De rechtbank vindt ook niet dat uit de medische informatie van eiseres volgt dat er op de datum in geding sprake is van een medische eindsituatie. De psycholoog van zowel Neuron als het Blikveld hebben toegelicht dat er behandeling mogelijk is waar eiseres – heel voorzichtig – zelf mee aan de slag kan. Dat betekent dat niet uitgesloten is dat er vooruitgang te boeken is in de medische situatie van eiser.
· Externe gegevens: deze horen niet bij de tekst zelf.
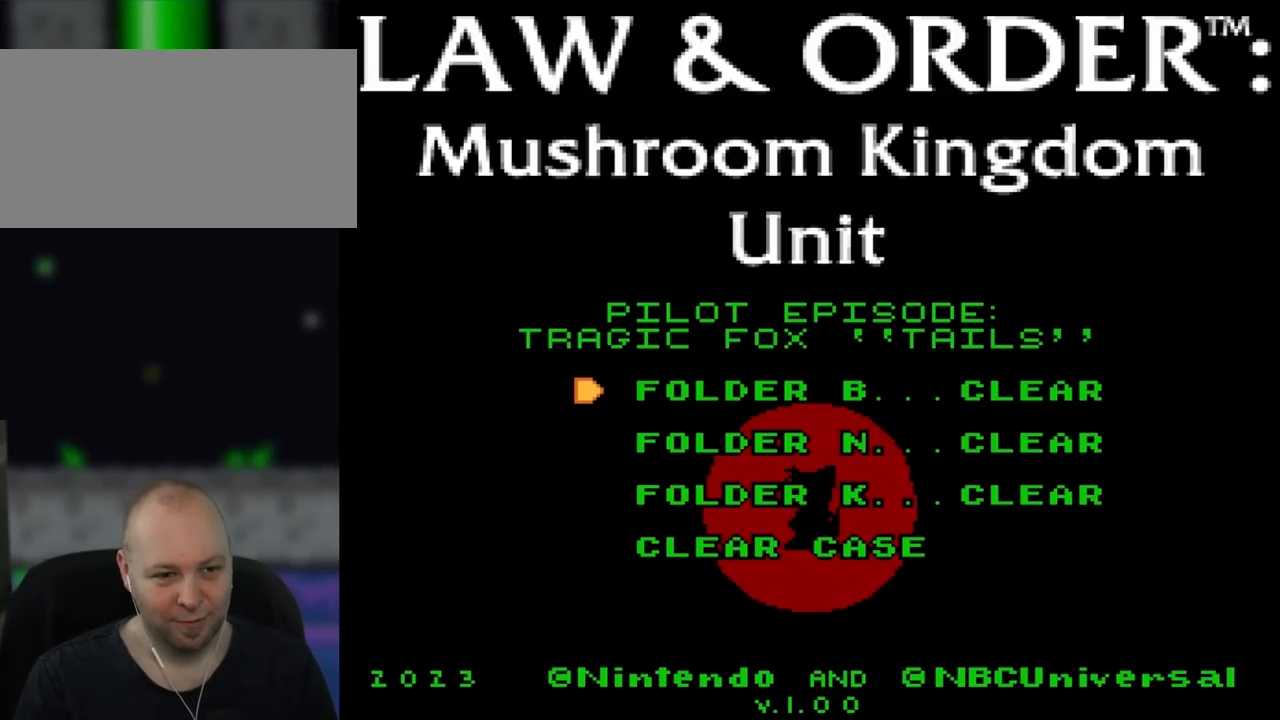
{"buttons": [], "events": []}
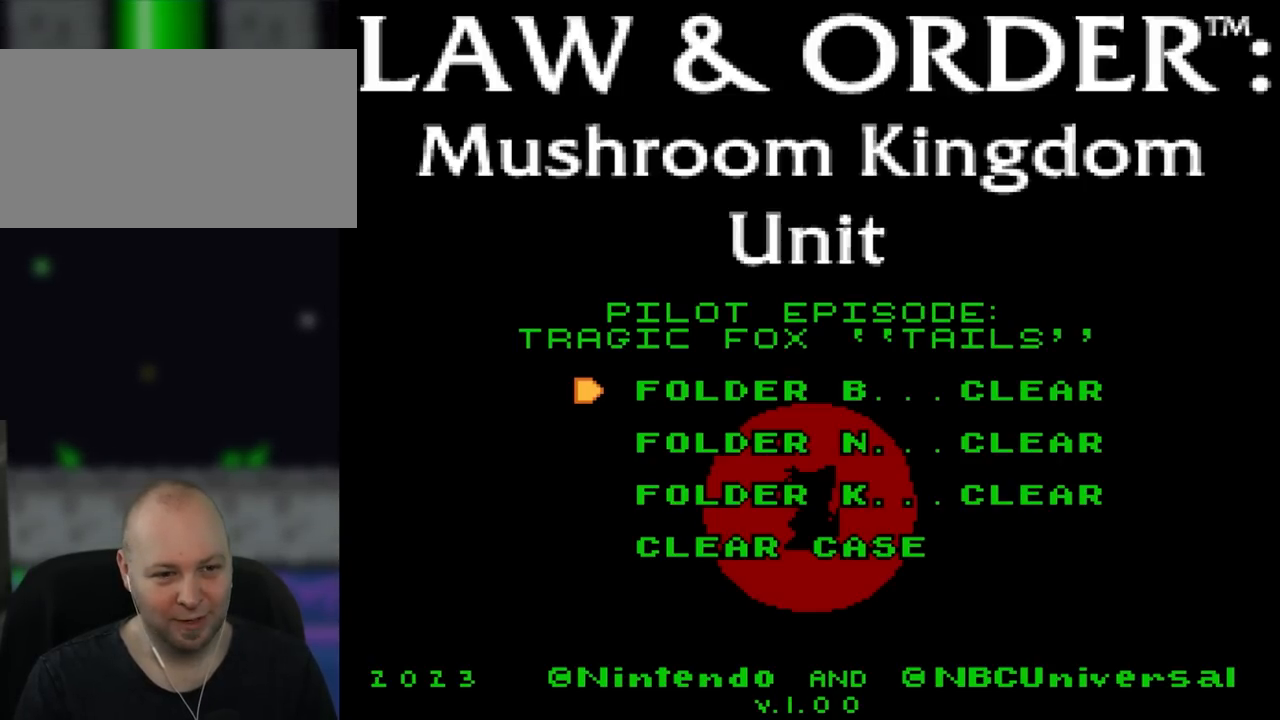
{"buttons": [], "events": []}
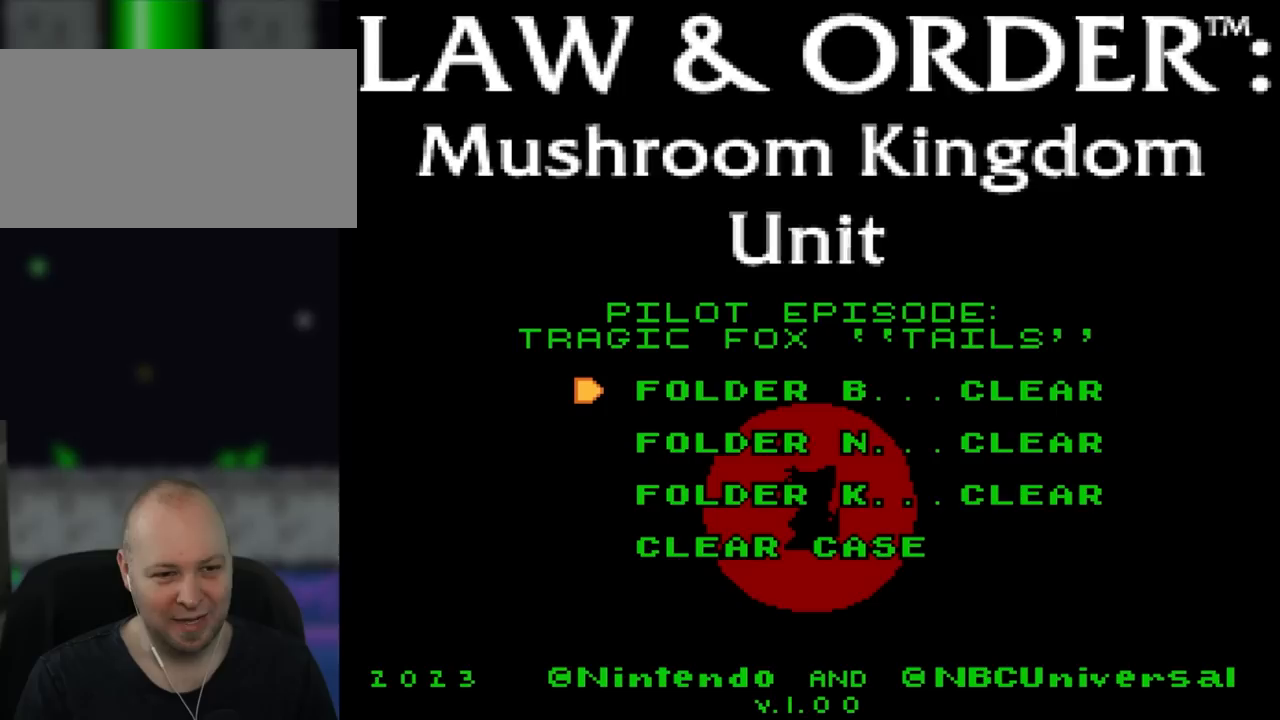
{"buttons": [], "events": []}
Uit de verklaringen van de psychologen volgt naar het oordeel van de rechtbank dan ook niet dat eiseres uitbehandeld is. Leeuwenburgh en Den Hartog lijken juist te stellen dat er nog vooruitgang te boeken is in de belastbaarheid van eiseres. De beroepsgrond slaagt niet.
Arbeidsdeskundige beoordeling
Eiseres vindt verder dat de geselecteerde functies niet passend zijn, maar heeft geen specifieke op de geselecteerde functies gerichte beroepsgronden aangevoerd. Zoals de rechtbank heeft geoordeeld is er geen reden om te twijfelen aan de medische beoordeling door de verzekeringsarts bezwaar en beroep. Dit betekent dat de arbeidsdeskundige bezwaar en beroep bij het selecteren van de functies de door de verzekeringsarts bezwaar en beroep vastgestelde beperkingen in die FML als uitgangspunt heeft mogen nemen. De rechtbank is van oordeel dat de arbeidsdeskundige bezwaar en beroep daarbij voldoende heeft gemotiveerd dat de functies passen binnen de vastgestelde belastbaarheid van eiseres. De rechtbank ziet daarom geen aanleiding om te oordelen dat de geselecteerde functies niet geschikt zijn.
Strijd met het evenredigheidsbeginsel
Volgens vaste rechtspraak van de Centrale Raad van Beroepgeldt dat er gelet op het dwingendrechtelijke karakter van de Wet WIA geen ruimte is voor toepassing van het evenredigheidsbeginsel. Het beroep op het evenredigheidsbeginsel van eiseres stuit daarom af op het ontbreken van ruimte om de in de Wet WIA dwingend voorgeschreven bepalingen te toetsen aan het evenredigheidsbeginsel.